Early studies indicated that after successful thrombolytic recanalization, adjunctive percutaneous transluminal coronary angioplasty (PTCA) was not appropriate, even when a significant residual stenosis was present. The aim of this study was to assess in-hospital clinical outcomes of patients with acute myocardial infarction (AMI) who underwent successful recanalization after thrombolytic therapy. The relation between repeat AMI/unstable angina and the severity of the stenosis, as well as other angiographic and clinical features was also examined. One hundred patients with AMI of <10 hours underwent coronary angiography 2 hours after receiving thrombolytic therapy. Salvage PTCA +/- stenting was performed if recanalization was unsuccessful (Thrombolysis In Myocardial Infarction [TIMI] trial grade 0 to 2), and no PTCA was undertaken if there was brisk anterograde flow (TIMI 3). Angiographic analysis was performed to assess the severity of the residual lesion, as well as the presence or absence of thrombus. Forty patients had unsuccessful recanalization, and of these, 36 underwent attempted PTCA. Of the 60 patients with TIMI 3 flow, 15 required repeat angiography and PTCA after repeat AMI (n = 13) or unstable angina (n = 2) within 5 days.

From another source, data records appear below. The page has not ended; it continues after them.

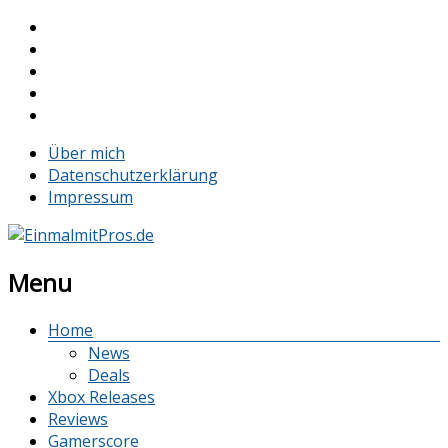
Über mich
Datenschutzerklärung
Impressum
Menu
Home
News
Deals
Xbox Releases
Reviews
Gamerscore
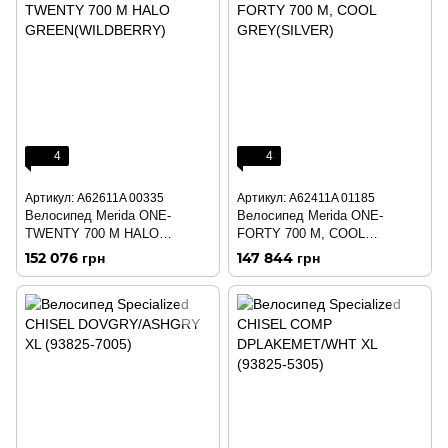
4
4
Артикул: A62611A 00335
Артикул: A62411A 01185
Велосипед Merida ONE-
Велосипед Merida ONE-
TWENTY 700 M HALO
FORTY 700 M, COOL
GREEN(WILDBERRY)
GREY(SILVER)
152 076 грн
147 844 грн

Receiver-operating characteristic analysis indicated an optimum percent diameter stenosis predictor of 85% for repeat AMI/unstable angina. There was no additional relation to age, gender, time to thrombolysis, the infarct-related artery, or the presence of culprit lesion thrombus. After recanalization, a high-grade stenosis >85% is common (n = 25, 42.4%). This is associated with a 54% repeat AMI/unstable angina risk-a ninefold increase in the incidence of such events than in patients with lesions <85%. Thus, patients with narrowings >85% may benefit from early intervention rather than a conservative approach. Narrowings <85% have a 94% probability of no repeat AMI/unstable angina and do not require early intervention.

摘要

早期研究表明,在成功进行溶栓再通后,即使存在明显的残余狭窄,辅助性经皮腔内冠状动脉成形术(PTCA)也并不适宜。本研究的目的是评估接受溶栓治疗后成功再通的急性心肌梗死(AMI)患者的院内临床结局。同时还研究了复发性AMI/不稳定型心绞痛与狭窄严重程度以及其他血管造影和临床特征之间的关系。100例发病时间小于10小时的AMI患者在接受溶栓治疗2小时后进行冠状动脉造影。如果再通不成功(心肌梗死溶栓治疗[TIMI]试验分级为0至2级),则进行补救性PTCA并酌情置入支架;如果有快速的顺行血流(TIMI 3级),则不进行PTCA。进行血管造影分析以评估残余病变的严重程度以及血栓的有无。40例患者再通不成功,其中36例尝试进行PTCA。在60例TIMI 3级血流的患者中,有15例在5天内发生复发性AMI(n = 13)或不稳定型心绞痛(n = 2)后需要再次进行血管造影和PTCA。受试者工作特征分析表明,复发性AMI/不稳定型心绞痛的最佳直径狭窄百分比预测值为85%。与年龄、性别、溶栓时间、梗死相关动脉或罪犯病变血栓的存在无关。再通后,>85%的高度狭窄很常见(n = 25,42.4%)。这与54%的复发性AMI/不稳定型心绞痛风险相关——此类事件的发生率比病变<85%的患者增加了9倍。因此,狭窄>85%的患者可能从早期干预而非保守治疗中获益。狭窄<85%的患者发生复发性AMI/不稳定型心绞痛的概率为94%,不需要早期干预。